_Document passage:_
Appalachian barrier ridge

Broad Mountain or Broad Ridge in the Ridge-and-Valley Appalachians in Carbon County and Schuylkill County in Pennsylvania is a steep-faced, anthracite-bearing barrier ridge just south of both Beaver Meadows and Weatherly, north of Nesquehoning and west and south of the Lehigh River basin west of the southwest border of the Poconos. The mountain ridge line is mostly flat and looks very similar to the man-made piles of culm in the region from the roads and towns looking up.

==Geography==
The long ridge has several peaks and the west-southwest peak in Schuylkill County, Pennsylvania is just 23 ft short of the summit altitude of the Carbon County peak. The west-southwest section also continues an important watershed terrain separating the waters of the Schuylkill basin from those of the Lehigh River, which receives the majority of outflow. Broad Ridge and Nesquehoning Mountain are joined together at elevation at the location of Hometown, Pennsylvania through which an important railroad line and Pennsylvania Route 54 climb from Nesquehoning, nestled into a notch around the ridge's southern face.

_Exercise:_
From the Broad Mountain text, write out word for word the part starting at "Broad Mountain or" and ending at "towns looking up.". This material is separate from the Broad Mountain text.

Data items
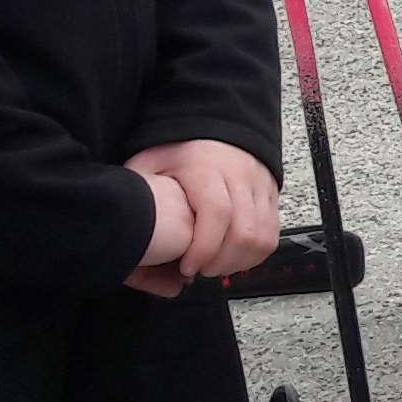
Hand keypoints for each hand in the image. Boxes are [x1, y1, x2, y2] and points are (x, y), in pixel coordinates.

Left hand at [130, 138, 286, 282]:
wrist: (212, 129)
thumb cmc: (177, 152)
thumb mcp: (148, 165)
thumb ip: (138, 196)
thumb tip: (128, 233)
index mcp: (206, 167)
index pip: (218, 213)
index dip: (204, 248)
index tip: (186, 267)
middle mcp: (240, 175)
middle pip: (244, 232)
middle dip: (220, 263)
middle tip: (198, 271)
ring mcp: (260, 185)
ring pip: (263, 237)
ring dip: (238, 262)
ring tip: (213, 267)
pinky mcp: (271, 195)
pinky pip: (272, 234)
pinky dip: (254, 254)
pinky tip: (232, 258)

_Task result:_
Broad Mountain or Broad Ridge in the Ridge-and-Valley Appalachians in Carbon County and Schuylkill County in Pennsylvania is a steep-faced, anthracite-bearing barrier ridge just south of both Beaver Meadows and Weatherly, north of Nesquehoning and west and south of the Lehigh River basin west of the southwest border of the Poconos. The mountain ridge line is mostly flat and looks very similar to the man-made piles of culm in the region from the roads and towns looking up.